[The problem] For the data below, restate word for word only the lines from the line containing "ring pip: (1602, 859)" through the line containing "index mcp: (1577, 739)", both ends included.

(Data for analysis)

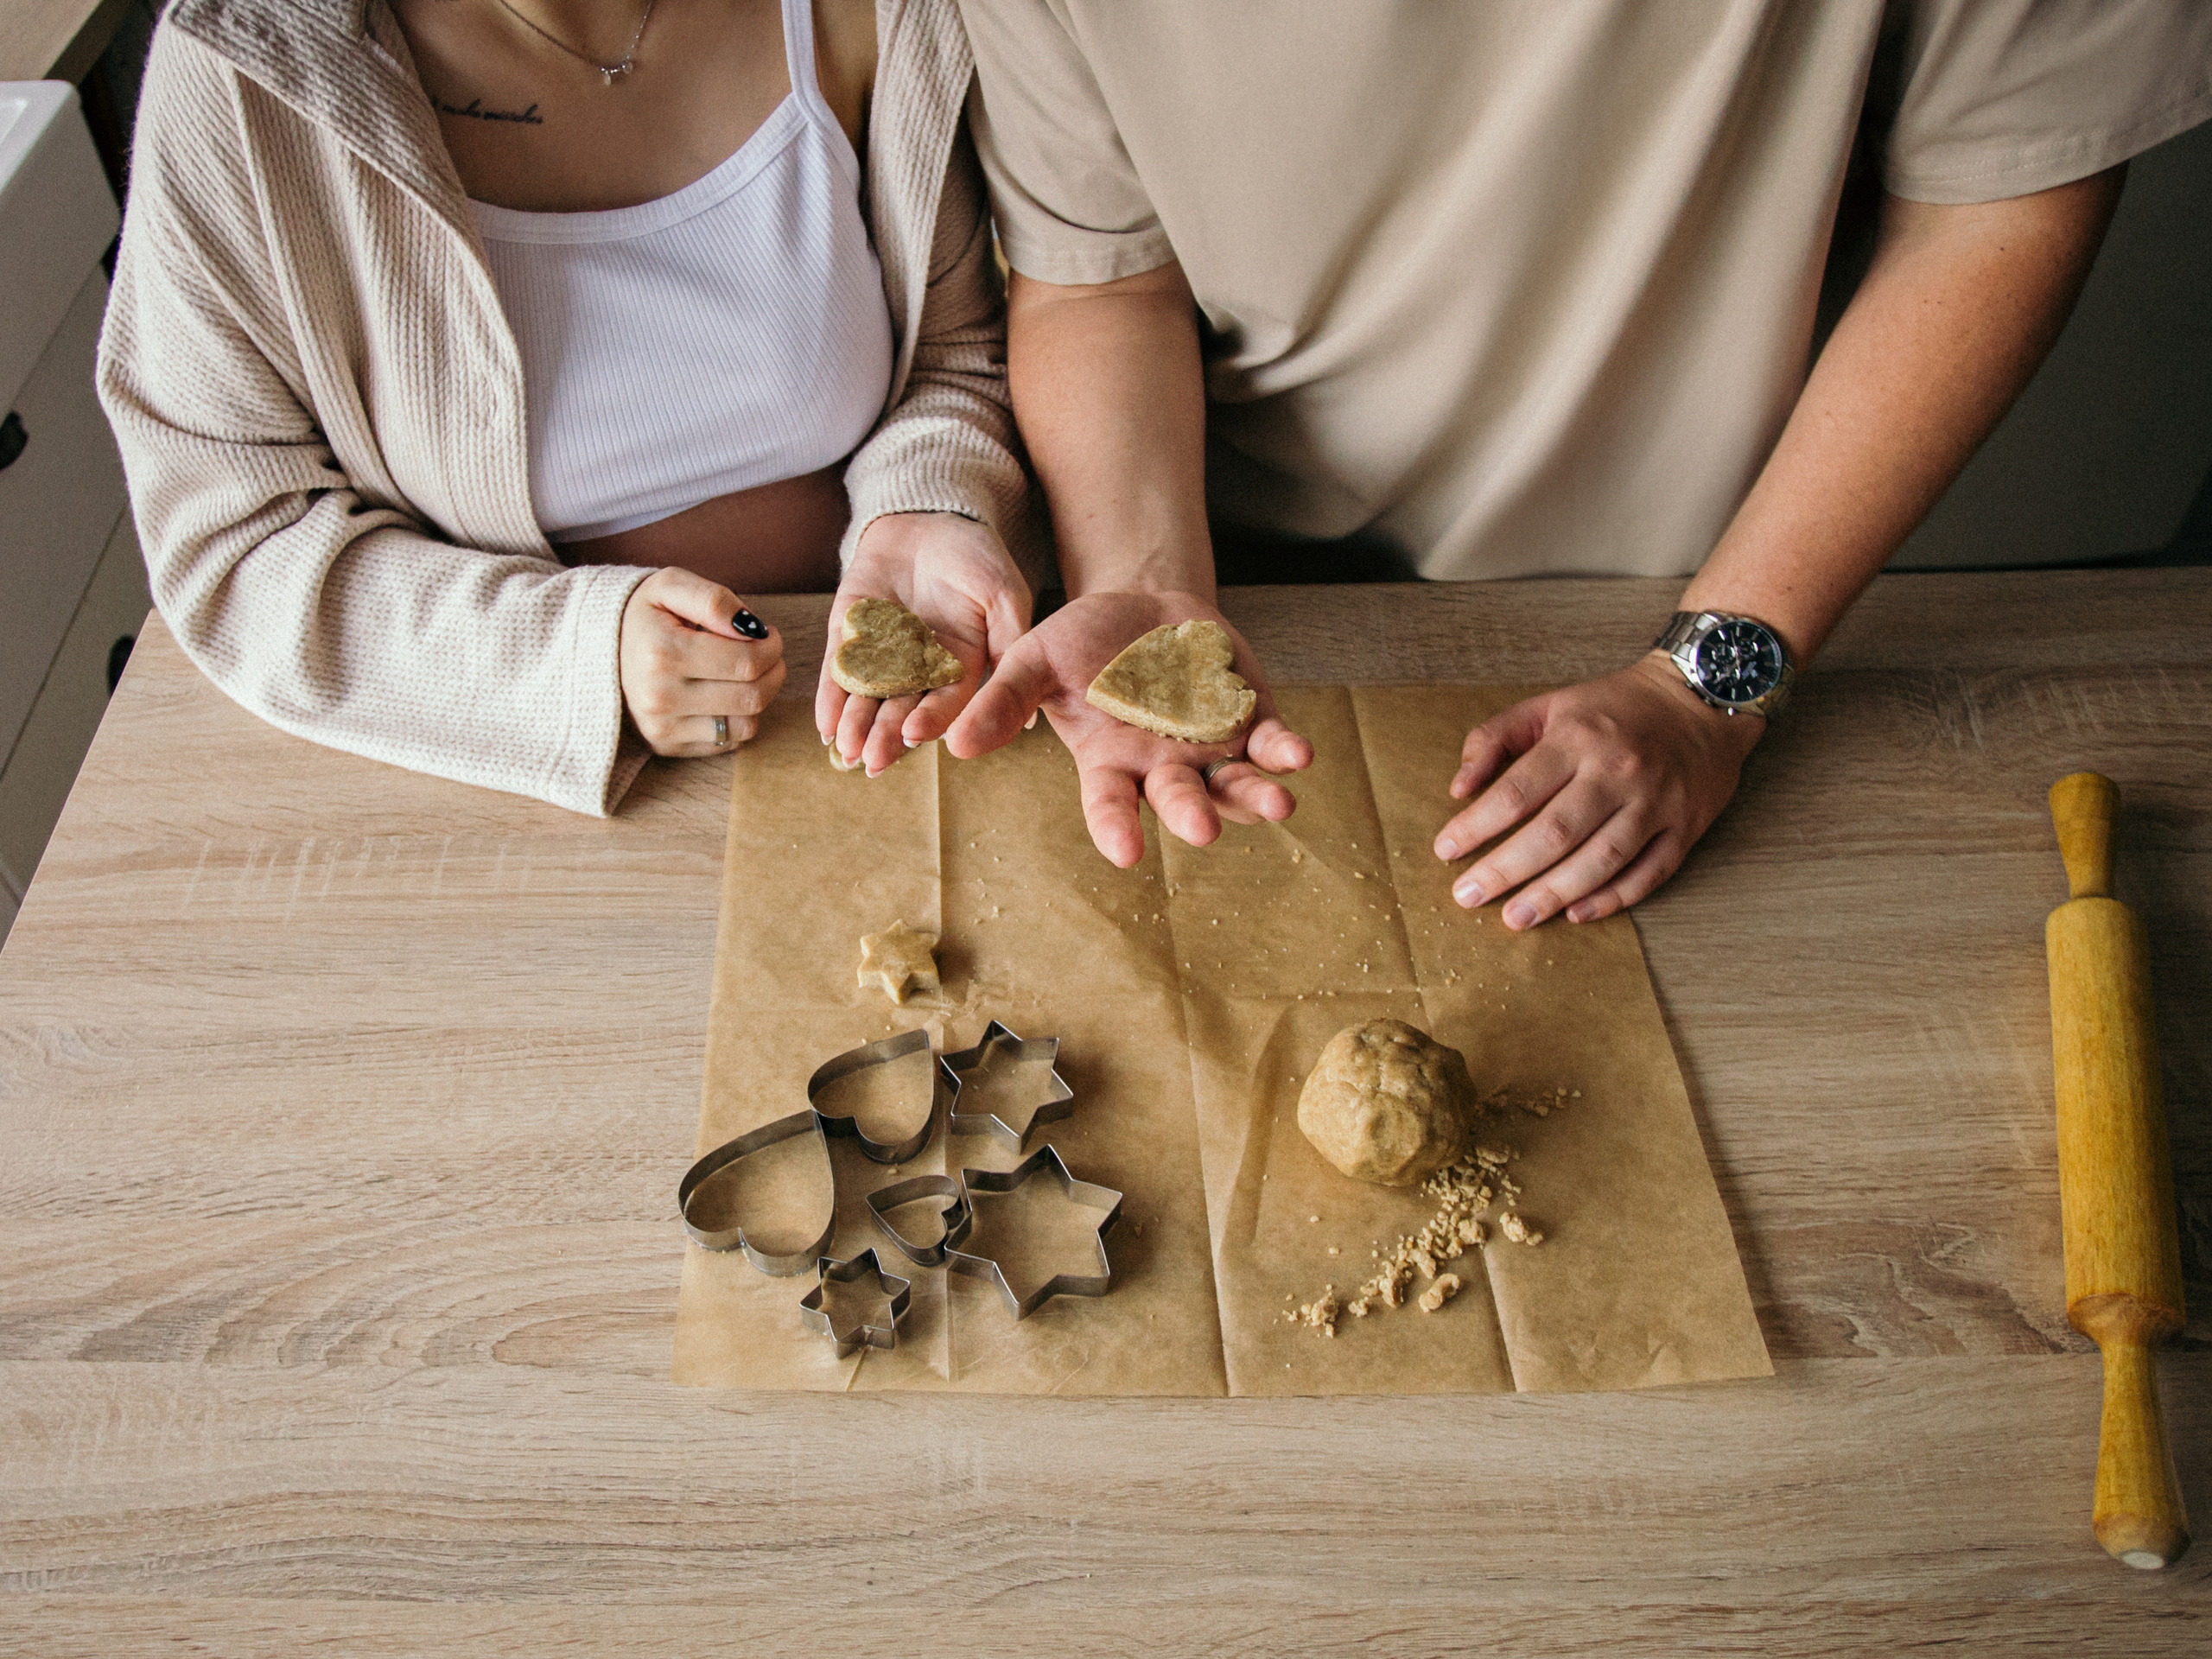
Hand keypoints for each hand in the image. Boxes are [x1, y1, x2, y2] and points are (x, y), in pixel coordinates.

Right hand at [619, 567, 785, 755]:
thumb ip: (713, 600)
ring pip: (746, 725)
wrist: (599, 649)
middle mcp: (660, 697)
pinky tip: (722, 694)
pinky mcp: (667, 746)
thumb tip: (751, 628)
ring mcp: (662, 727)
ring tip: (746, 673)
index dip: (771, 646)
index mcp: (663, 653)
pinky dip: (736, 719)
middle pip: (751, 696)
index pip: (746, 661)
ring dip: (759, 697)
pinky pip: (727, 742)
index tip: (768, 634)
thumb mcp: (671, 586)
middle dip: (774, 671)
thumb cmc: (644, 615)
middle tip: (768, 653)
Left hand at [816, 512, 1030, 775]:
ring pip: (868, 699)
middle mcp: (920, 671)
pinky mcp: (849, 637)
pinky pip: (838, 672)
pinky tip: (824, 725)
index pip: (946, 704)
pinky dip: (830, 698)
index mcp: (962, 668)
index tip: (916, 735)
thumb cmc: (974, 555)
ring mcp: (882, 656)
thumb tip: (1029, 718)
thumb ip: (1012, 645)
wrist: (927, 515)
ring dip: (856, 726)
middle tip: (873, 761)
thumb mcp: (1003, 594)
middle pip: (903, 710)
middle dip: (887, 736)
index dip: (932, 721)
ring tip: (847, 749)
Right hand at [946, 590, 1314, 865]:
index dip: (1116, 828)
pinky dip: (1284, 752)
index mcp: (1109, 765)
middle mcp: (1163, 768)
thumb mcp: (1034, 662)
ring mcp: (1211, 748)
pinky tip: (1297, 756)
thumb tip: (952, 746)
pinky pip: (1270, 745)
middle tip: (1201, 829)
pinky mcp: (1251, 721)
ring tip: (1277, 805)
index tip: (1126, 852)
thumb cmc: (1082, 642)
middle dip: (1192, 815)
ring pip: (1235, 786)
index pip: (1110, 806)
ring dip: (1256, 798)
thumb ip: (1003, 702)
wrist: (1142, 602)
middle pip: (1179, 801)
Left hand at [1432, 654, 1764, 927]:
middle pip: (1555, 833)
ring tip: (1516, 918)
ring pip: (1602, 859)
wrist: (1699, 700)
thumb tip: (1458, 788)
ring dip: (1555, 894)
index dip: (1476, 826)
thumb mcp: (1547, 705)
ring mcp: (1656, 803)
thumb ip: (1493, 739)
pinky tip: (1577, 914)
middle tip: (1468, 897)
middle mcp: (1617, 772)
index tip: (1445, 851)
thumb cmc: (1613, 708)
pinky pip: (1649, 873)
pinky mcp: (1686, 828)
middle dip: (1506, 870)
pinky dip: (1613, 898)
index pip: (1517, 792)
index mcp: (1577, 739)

(End Data for analysis)
(Data for analysis)

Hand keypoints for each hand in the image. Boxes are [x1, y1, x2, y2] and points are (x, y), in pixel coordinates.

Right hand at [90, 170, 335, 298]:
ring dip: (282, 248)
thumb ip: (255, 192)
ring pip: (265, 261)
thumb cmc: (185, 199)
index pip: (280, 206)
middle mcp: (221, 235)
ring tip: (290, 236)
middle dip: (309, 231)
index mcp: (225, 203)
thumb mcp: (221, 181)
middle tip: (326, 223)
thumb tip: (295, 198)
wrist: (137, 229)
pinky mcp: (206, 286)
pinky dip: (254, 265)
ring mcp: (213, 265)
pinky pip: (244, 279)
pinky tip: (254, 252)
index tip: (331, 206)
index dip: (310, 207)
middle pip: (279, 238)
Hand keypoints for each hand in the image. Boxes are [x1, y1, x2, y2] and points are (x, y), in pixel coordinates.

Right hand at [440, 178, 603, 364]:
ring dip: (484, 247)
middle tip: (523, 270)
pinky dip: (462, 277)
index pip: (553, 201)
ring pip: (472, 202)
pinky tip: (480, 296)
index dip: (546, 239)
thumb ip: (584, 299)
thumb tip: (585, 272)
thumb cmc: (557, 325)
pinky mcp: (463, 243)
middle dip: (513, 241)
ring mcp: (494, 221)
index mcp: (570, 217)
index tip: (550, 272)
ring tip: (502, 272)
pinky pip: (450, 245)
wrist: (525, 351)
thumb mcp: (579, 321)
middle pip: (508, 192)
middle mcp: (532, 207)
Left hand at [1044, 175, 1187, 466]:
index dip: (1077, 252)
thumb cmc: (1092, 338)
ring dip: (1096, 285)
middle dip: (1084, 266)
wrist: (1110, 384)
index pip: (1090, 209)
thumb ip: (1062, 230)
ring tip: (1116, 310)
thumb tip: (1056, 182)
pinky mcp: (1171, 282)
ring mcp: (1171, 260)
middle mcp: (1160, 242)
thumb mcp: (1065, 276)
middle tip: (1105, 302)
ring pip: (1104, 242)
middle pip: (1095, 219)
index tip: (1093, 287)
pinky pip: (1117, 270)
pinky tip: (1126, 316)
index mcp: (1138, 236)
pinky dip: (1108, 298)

(End Data for analysis)

[Response area]
ring pip: (1602, 859)
wrist: (1699, 700)
thumb tip: (1458, 788)
ring dip: (1555, 894)
index dip: (1476, 826)
thumb mcp: (1547, 705)
ring mcp: (1656, 803)
thumb ip: (1493, 739)
pinky tip: (1577, 914)
middle tip: (1468, 897)
middle mcp: (1617, 772)
index tip: (1445, 851)
thumb cmc: (1613, 708)
pinky pip: (1649, 873)
pinky mcp: (1686, 828)
middle dip: (1506, 870)
pinky dip: (1613, 898)
index pip: (1517, 792)
index mcp: (1577, 739)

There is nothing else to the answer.